## Written task:
Your copy of the entries below should hold exactly the lines from the one containing "de 18 ans. J'ai lu les" to the one containing "цене в Астрахани", inclusive, and no pictures.

(Data entries)
⟨

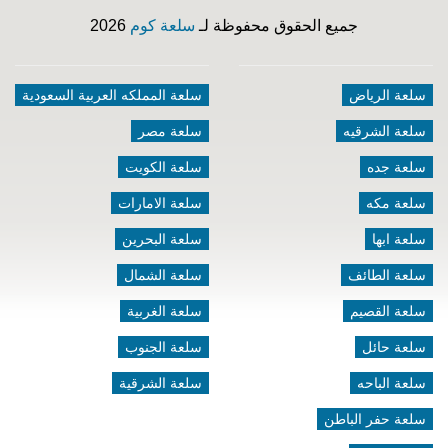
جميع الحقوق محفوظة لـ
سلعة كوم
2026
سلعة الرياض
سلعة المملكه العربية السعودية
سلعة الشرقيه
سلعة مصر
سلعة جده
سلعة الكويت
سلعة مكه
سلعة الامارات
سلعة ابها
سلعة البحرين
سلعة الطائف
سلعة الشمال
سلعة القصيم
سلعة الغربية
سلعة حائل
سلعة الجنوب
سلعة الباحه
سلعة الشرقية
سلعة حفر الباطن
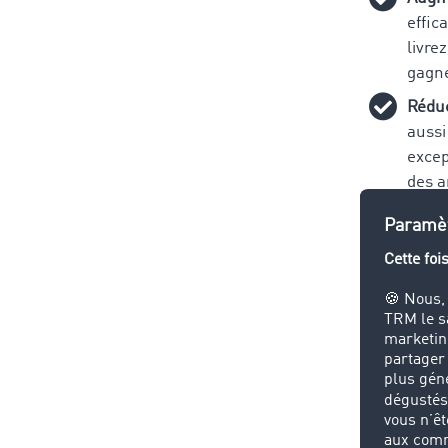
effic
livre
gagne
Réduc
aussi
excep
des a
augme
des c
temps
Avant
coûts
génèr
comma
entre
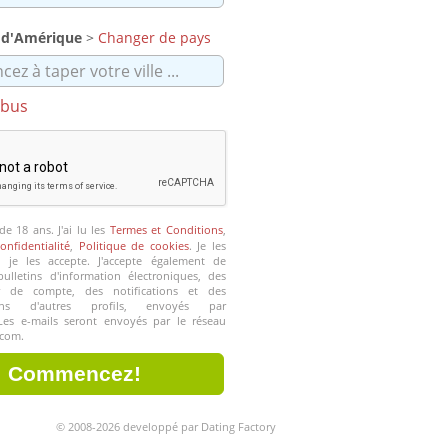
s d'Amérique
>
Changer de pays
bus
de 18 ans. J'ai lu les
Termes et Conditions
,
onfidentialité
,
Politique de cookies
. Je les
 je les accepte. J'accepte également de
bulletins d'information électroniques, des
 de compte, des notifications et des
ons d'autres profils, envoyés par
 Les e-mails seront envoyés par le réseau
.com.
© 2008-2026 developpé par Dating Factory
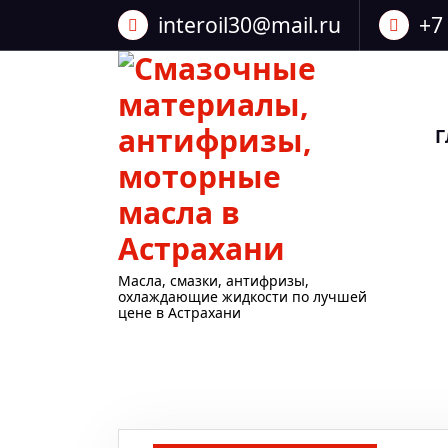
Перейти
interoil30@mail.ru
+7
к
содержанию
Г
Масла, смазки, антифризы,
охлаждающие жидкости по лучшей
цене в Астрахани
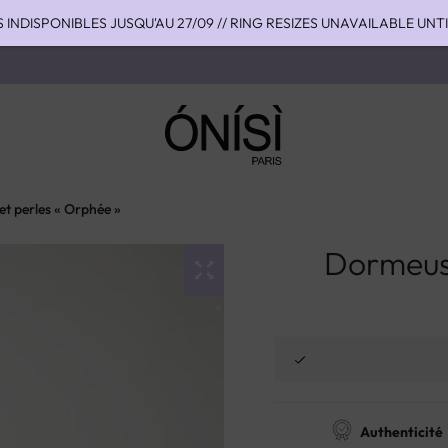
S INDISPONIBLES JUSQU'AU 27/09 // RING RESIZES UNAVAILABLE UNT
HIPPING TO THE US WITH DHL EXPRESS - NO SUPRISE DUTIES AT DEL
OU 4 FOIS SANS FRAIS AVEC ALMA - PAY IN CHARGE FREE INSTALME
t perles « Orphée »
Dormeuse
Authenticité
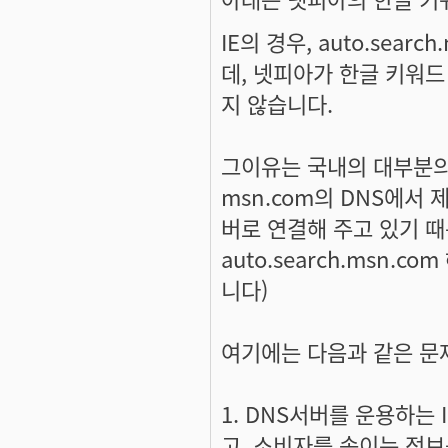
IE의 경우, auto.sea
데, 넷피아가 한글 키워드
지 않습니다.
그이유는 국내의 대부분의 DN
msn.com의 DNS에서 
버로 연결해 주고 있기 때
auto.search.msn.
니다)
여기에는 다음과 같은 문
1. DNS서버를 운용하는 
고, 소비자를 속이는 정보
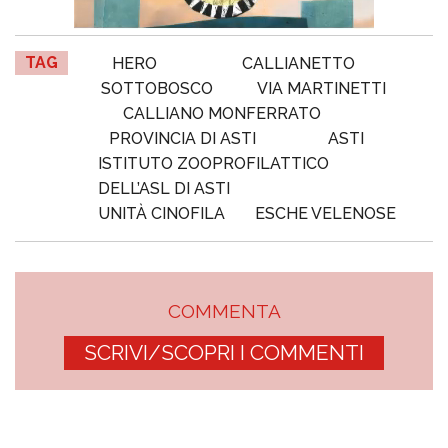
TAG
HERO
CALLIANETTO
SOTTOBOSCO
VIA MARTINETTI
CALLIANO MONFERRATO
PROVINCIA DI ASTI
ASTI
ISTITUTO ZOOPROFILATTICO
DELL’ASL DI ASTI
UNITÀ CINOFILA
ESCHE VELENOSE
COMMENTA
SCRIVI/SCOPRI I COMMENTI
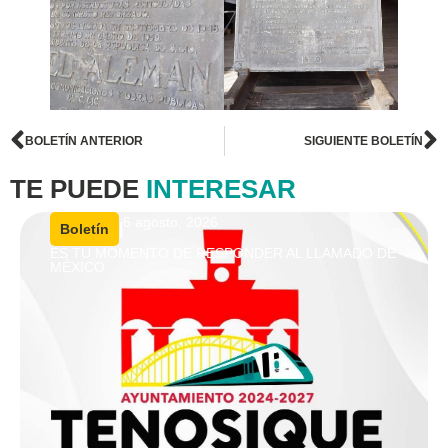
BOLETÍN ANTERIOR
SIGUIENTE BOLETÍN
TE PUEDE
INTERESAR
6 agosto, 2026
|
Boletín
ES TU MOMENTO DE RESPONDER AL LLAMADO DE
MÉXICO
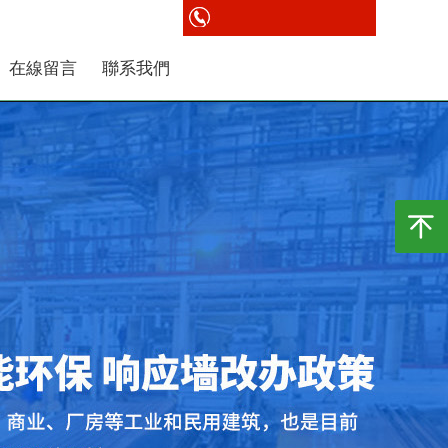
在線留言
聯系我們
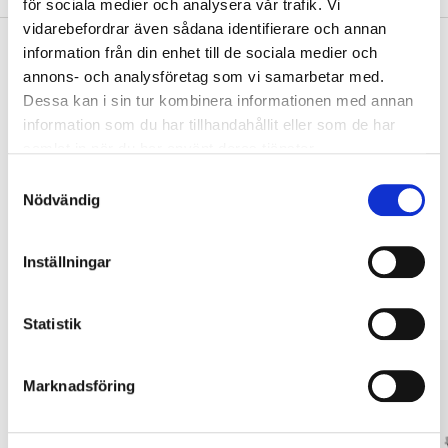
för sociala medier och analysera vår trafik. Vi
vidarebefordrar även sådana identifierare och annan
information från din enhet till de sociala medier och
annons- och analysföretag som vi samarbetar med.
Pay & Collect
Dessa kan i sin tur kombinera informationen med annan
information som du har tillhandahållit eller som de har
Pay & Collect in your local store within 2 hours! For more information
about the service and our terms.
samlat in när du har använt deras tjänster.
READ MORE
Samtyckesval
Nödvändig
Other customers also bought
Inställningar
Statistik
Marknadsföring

⟩

## Solution below:
de 18 ans. J'ai lu les
Termes et Conditions
,
onfidentialité
,
Politique de cookies
. Je les
 je les accepte. J'accepte également de
bulletins d'information électroniques, des
 de compte, des notifications et des
ons d'autres profils, envoyés par
 Les e-mails seront envoyés par le réseau
.com.
© 2008-2026 developpé par Dating Factory
Перейти
interoil30@mail.ru
+7
к
содержанию
Г
Масла, смазки, антифризы,
охлаждающие жидкости по лучшей
цене в Астрахани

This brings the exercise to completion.